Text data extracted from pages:
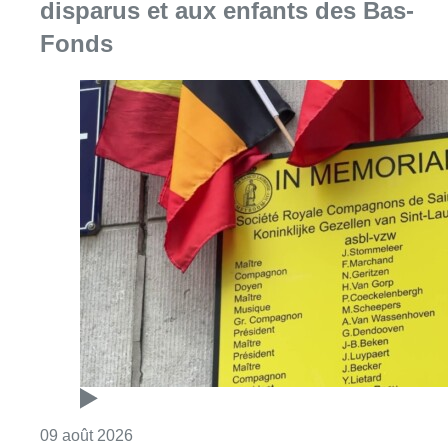
disparus et aux enfants des Bas-
Fonds
Consulter l'article "Au Meyboom, l’hommag
09 août 2026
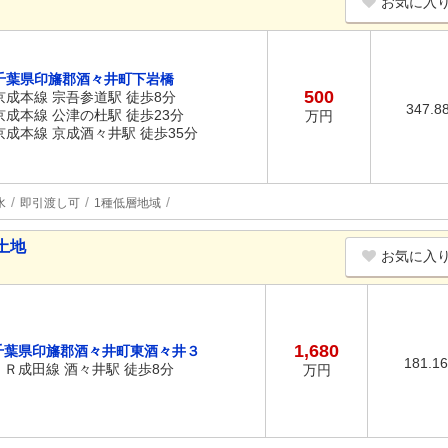
お気に入
千葉県印旛郡酒々井町下岩橋
500
京成本線 宗吾参道駅 徒歩8分
347.8
京成本線 公津の杜駅 徒歩23分
万円
京成本線 京成酒々井駅 徒歩35分
水
即引渡し可
1種低層地域
土地
お気に入
1,680
千葉県印旛郡酒々井町東酒々井３
181.1
ＪＲ成田線 酒々井駅 徒歩8分
万円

Work item:
Render the lines above as a numbered list, omitting any blank lines. Leave the pictures out of the answer.

Your solution:
1. disparus et aux enfants des Bas-
2. Fonds
3. Consulter l'article "Au Meyboom, l’hommag
4. 09 août 2026
5. お気に入
6. 千葉県印旛郡酒々井町下岩橋
7. 500
8. 京成本線 宗吾参道駅 徒歩8分
9. 347.8
10. 京成本線 公津の杜駅 徒歩23分
11. 万円
12. 京成本線 京成酒々井駅 徒歩35分
13. 水
14. 即引渡し可
15. 1種低層地域
16. 土地
17. お気に入
18. 1,680
19. 千葉県印旛郡酒々井町東酒々井３
20. 181.1
21. ＪＲ成田線 酒々井駅 徒歩8分
22. 万円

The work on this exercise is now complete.